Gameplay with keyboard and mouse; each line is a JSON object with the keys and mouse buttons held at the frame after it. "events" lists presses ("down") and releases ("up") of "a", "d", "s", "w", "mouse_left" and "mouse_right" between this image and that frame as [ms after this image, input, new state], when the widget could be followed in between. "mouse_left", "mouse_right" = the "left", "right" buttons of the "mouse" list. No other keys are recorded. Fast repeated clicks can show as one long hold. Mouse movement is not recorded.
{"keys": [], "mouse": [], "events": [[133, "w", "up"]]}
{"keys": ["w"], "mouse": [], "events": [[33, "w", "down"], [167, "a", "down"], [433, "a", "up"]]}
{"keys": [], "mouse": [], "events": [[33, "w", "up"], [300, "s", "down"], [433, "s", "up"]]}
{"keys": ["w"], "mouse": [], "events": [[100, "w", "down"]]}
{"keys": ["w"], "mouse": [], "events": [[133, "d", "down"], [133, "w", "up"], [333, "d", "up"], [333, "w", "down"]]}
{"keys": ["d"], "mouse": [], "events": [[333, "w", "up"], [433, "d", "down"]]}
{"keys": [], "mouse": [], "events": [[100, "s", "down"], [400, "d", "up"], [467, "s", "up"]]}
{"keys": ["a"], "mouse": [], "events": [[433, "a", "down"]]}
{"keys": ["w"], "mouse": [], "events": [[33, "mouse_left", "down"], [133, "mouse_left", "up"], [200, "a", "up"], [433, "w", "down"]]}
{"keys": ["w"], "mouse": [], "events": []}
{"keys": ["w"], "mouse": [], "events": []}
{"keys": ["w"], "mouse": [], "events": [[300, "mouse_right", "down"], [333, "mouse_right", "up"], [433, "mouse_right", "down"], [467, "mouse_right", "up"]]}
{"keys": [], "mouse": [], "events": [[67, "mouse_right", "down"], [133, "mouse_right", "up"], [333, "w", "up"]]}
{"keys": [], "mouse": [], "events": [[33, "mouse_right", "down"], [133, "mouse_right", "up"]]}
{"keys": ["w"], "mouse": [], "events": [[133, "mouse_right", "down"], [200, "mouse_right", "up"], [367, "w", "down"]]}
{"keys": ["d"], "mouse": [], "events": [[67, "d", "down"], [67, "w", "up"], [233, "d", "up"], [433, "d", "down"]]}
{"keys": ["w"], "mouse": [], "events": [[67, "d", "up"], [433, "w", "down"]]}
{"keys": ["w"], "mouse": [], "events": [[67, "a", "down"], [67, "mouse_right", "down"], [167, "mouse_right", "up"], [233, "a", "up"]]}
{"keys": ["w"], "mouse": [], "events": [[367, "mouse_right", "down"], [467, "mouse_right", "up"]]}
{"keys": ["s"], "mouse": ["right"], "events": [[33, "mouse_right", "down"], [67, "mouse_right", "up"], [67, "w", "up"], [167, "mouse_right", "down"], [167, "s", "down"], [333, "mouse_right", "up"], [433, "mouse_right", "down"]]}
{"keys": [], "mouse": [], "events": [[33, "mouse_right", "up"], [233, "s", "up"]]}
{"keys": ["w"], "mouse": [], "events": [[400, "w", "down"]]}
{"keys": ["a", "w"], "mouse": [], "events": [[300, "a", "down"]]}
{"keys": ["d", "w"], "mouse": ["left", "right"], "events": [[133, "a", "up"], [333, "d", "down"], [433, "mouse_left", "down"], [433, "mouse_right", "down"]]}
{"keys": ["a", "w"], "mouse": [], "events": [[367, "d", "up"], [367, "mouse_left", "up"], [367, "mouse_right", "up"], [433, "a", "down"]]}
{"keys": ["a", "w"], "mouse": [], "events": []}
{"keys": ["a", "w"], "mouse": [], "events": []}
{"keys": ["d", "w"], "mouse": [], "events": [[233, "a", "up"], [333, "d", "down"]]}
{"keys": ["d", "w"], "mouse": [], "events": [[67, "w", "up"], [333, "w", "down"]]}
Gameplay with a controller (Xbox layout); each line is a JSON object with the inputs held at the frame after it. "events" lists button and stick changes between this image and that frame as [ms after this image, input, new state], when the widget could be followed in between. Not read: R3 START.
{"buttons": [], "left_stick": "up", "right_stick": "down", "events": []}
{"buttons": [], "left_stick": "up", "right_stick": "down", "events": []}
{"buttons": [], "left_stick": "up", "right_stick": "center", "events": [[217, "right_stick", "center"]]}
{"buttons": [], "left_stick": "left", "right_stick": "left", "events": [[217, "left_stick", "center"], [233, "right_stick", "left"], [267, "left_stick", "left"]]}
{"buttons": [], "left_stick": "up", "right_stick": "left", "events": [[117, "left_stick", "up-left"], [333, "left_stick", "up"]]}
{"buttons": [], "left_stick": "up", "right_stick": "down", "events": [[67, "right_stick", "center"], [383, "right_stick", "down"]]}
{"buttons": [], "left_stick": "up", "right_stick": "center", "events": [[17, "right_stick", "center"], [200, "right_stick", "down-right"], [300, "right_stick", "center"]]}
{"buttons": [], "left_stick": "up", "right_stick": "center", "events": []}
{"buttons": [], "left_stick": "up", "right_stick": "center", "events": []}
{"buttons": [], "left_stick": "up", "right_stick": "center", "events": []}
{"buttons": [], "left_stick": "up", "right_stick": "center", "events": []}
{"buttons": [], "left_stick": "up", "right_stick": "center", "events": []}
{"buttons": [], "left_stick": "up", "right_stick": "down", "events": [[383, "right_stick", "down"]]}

▶ _Exercise_
Reproduce the records above word for word.

▶ _Completed exercise_
Gameplay with keyboard and mouse; each line is a JSON object with the keys and mouse buttons held at the frame after it. "events" lists presses ("down") and releases ("up") of "a", "d", "s", "w", "mouse_left" and "mouse_right" between this image and that frame as [ms after this image, input, new state], when the widget could be followed in between. "mouse_left", "mouse_right" = the "left", "right" buttons of the "mouse" list. No other keys are recorded. Fast repeated clicks can show as one long hold. Mouse movement is not recorded.
{"keys": [], "mouse": [], "events": [[133, "w", "up"]]}
{"keys": ["w"], "mouse": [], "events": [[33, "w", "down"], [167, "a", "down"], [433, "a", "up"]]}
{"keys": [], "mouse": [], "events": [[33, "w", "up"], [300, "s", "down"], [433, "s", "up"]]}
{"keys": ["w"], "mouse": [], "events": [[100, "w", "down"]]}
{"keys": ["w"], "mouse": [], "events": [[133, "d", "down"], [133, "w", "up"], [333, "d", "up"], [333, "w", "down"]]}
{"keys": ["d"], "mouse": [], "events": [[333, "w", "up"], [433, "d", "down"]]}
{"keys": [], "mouse": [], "events": [[100, "s", "down"], [400, "d", "up"], [467, "s", "up"]]}
{"keys": ["a"], "mouse": [], "events": [[433, "a", "down"]]}
{"keys": ["w"], "mouse": [], "events": [[33, "mouse_left", "down"], [133, "mouse_left", "up"], [200, "a", "up"], [433, "w", "down"]]}
{"keys": ["w"], "mouse": [], "events": []}
{"keys": ["w"], "mouse": [], "events": []}
{"keys": ["w"], "mouse": [], "events": [[300, "mouse_right", "down"], [333, "mouse_right", "up"], [433, "mouse_right", "down"], [467, "mouse_right", "up"]]}
{"keys": [], "mouse": [], "events": [[67, "mouse_right", "down"], [133, "mouse_right", "up"], [333, "w", "up"]]}
{"keys": [], "mouse": [], "events": [[33, "mouse_right", "down"], [133, "mouse_right", "up"]]}
{"keys": ["w"], "mouse": [], "events": [[133, "mouse_right", "down"], [200, "mouse_right", "up"], [367, "w", "down"]]}
{"keys": ["d"], "mouse": [], "events": [[67, "d", "down"], [67, "w", "up"], [233, "d", "up"], [433, "d", "down"]]}
{"keys": ["w"], "mouse": [], "events": [[67, "d", "up"], [433, "w", "down"]]}
{"keys": ["w"], "mouse": [], "events": [[67, "a", "down"], [67, "mouse_right", "down"], [167, "mouse_right", "up"], [233, "a", "up"]]}
{"keys": ["w"], "mouse": [], "events": [[367, "mouse_right", "down"], [467, "mouse_right", "up"]]}
{"keys": ["s"], "mouse": ["right"], "events": [[33, "mouse_right", "down"], [67, "mouse_right", "up"], [67, "w", "up"], [167, "mouse_right", "down"], [167, "s", "down"], [333, "mouse_right", "up"], [433, "mouse_right", "down"]]}
{"keys": [], "mouse": [], "events": [[33, "mouse_right", "up"], [233, "s", "up"]]}
{"keys": ["w"], "mouse": [], "events": [[400, "w", "down"]]}
{"keys": ["a", "w"], "mouse": [], "events": [[300, "a", "down"]]}
{"keys": ["d", "w"], "mouse": ["left", "right"], "events": [[133, "a", "up"], [333, "d", "down"], [433, "mouse_left", "down"], [433, "mouse_right", "down"]]}
{"keys": ["a", "w"], "mouse": [], "events": [[367, "d", "up"], [367, "mouse_left", "up"], [367, "mouse_right", "up"], [433, "a", "down"]]}
{"keys": ["a", "w"], "mouse": [], "events": []}
{"keys": ["a", "w"], "mouse": [], "events": []}
{"keys": ["d", "w"], "mouse": [], "events": [[233, "a", "up"], [333, "d", "down"]]}
{"keys": ["d", "w"], "mouse": [], "events": [[67, "w", "up"], [333, "w", "down"]]}
Gameplay with a controller (Xbox layout); each line is a JSON object with the inputs held at the frame after it. "events" lists button and stick changes between this image and that frame as [ms after this image, input, new state], when the widget could be followed in between. Not read: R3 START.
{"buttons": [], "left_stick": "up", "right_stick": "down", "events": []}
{"buttons": [], "left_stick": "up", "right_stick": "down", "events": []}
{"buttons": [], "left_stick": "up", "right_stick": "center", "events": [[217, "right_stick", "center"]]}
{"buttons": [], "left_stick": "left", "right_stick": "left", "events": [[217, "left_stick", "center"], [233, "right_stick", "left"], [267, "left_stick", "left"]]}
{"buttons": [], "left_stick": "up", "right_stick": "left", "events": [[117, "left_stick", "up-left"], [333, "left_stick", "up"]]}
{"buttons": [], "left_stick": "up", "right_stick": "down", "events": [[67, "right_stick", "center"], [383, "right_stick", "down"]]}
{"buttons": [], "left_stick": "up", "right_stick": "center", "events": [[17, "right_stick", "center"], [200, "right_stick", "down-right"], [300, "right_stick", "center"]]}
{"buttons": [], "left_stick": "up", "right_stick": "center", "events": []}
{"buttons": [], "left_stick": "up", "right_stick": "center", "events": []}
{"buttons": [], "left_stick": "up", "right_stick": "center", "events": []}
{"buttons": [], "left_stick": "up", "right_stick": "center", "events": []}
{"buttons": [], "left_stick": "up", "right_stick": "center", "events": []}
{"buttons": [], "left_stick": "up", "right_stick": "down", "events": [[383, "right_stick", "down"]]}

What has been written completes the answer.